BEGIN RECORDS TO USE

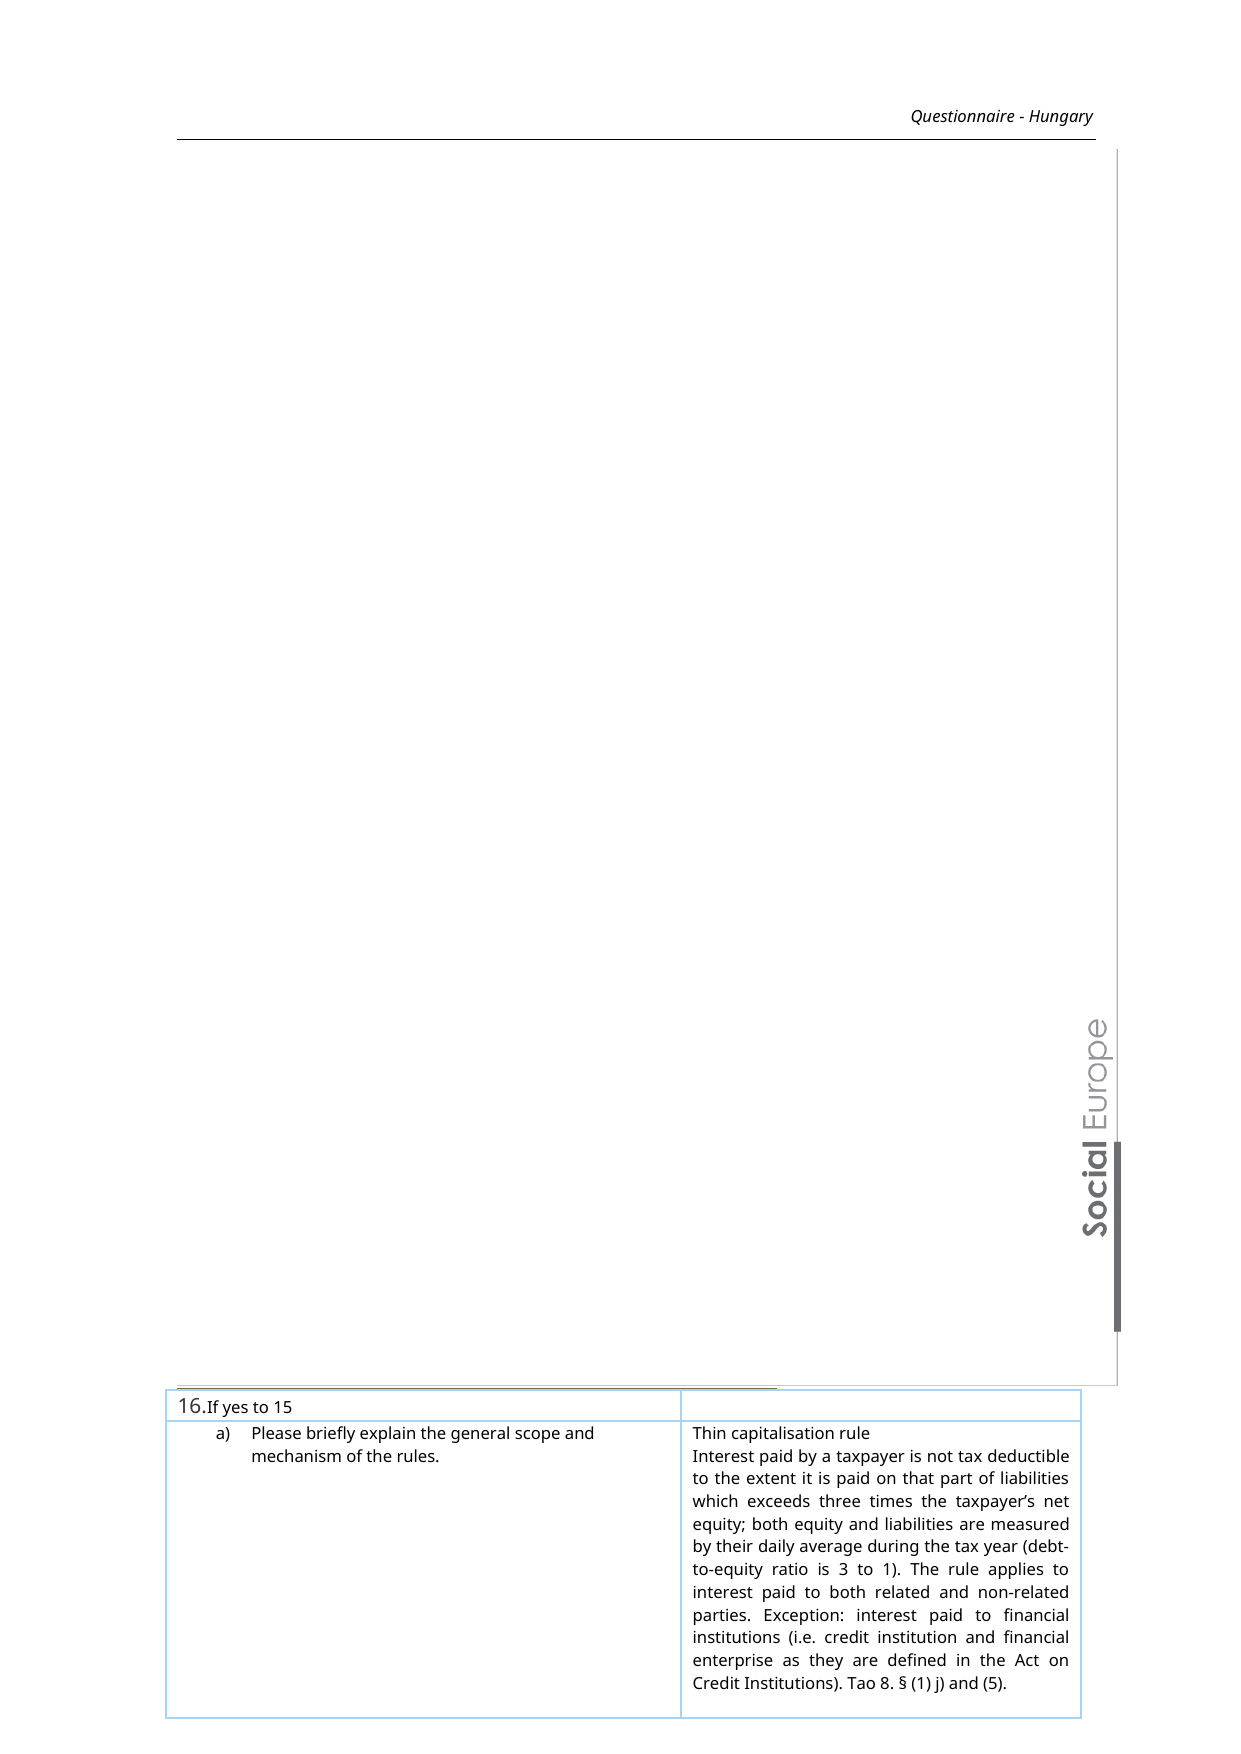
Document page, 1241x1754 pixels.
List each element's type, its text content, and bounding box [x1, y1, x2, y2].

picture [177, 149, 1121, 1386]
table_cell If yes to 15 [167, 1391, 680, 1419]
table_cell [682, 1391, 1080, 1419]
table_cell Thin capitalisation rule Interest paid by a taxpayer is not tax deductible to the extent it is paid on that part of liabilities which exceeds three times the taxpayer’s net equity; both equity and liabilities are measured by their daily average during the tax year (debt-to-equity ratio is 3 to 1). The rule applies to interest paid to both related and non-related parties. Exception: interest paid to financial institutions (i.e. credit institution and financial enterprise as they are defined in the Act on Credit Institutions). Tao 8. § (1) j) and (5). [682, 1422, 1080, 1717]
table_cell Please briefly explain the general scope and mechanism of the rules. [167, 1422, 680, 1717]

END RECORDS TO USE

**TASK**
Keep the pictures out of your copy, and repeat every entry above exactly.

**RESULT**
Document page, 1241x1754 pixels.
List each element's type, its text content, and bounding box [x1, y1, x2, y2].

picture [177, 149, 1121, 1386]
table_cell If yes to 15 [167, 1391, 680, 1419]
table_cell [682, 1391, 1080, 1419]
table_cell Thin capitalisation rule Interest paid by a taxpayer is not tax deductible to the extent it is paid on that part of liabilities which exceeds three times the taxpayer’s net equity; both equity and liabilities are measured by their daily average during the tax year (debt-to-equity ratio is 3 to 1). The rule applies to interest paid to both related and non-related parties. Exception: interest paid to financial institutions (i.e. credit institution and financial enterprise as they are defined in the Act on Credit Institutions). Tao 8. § (1) j) and (5). [682, 1422, 1080, 1717]
table_cell Please briefly explain the general scope and mechanism of the rules. [167, 1422, 680, 1717]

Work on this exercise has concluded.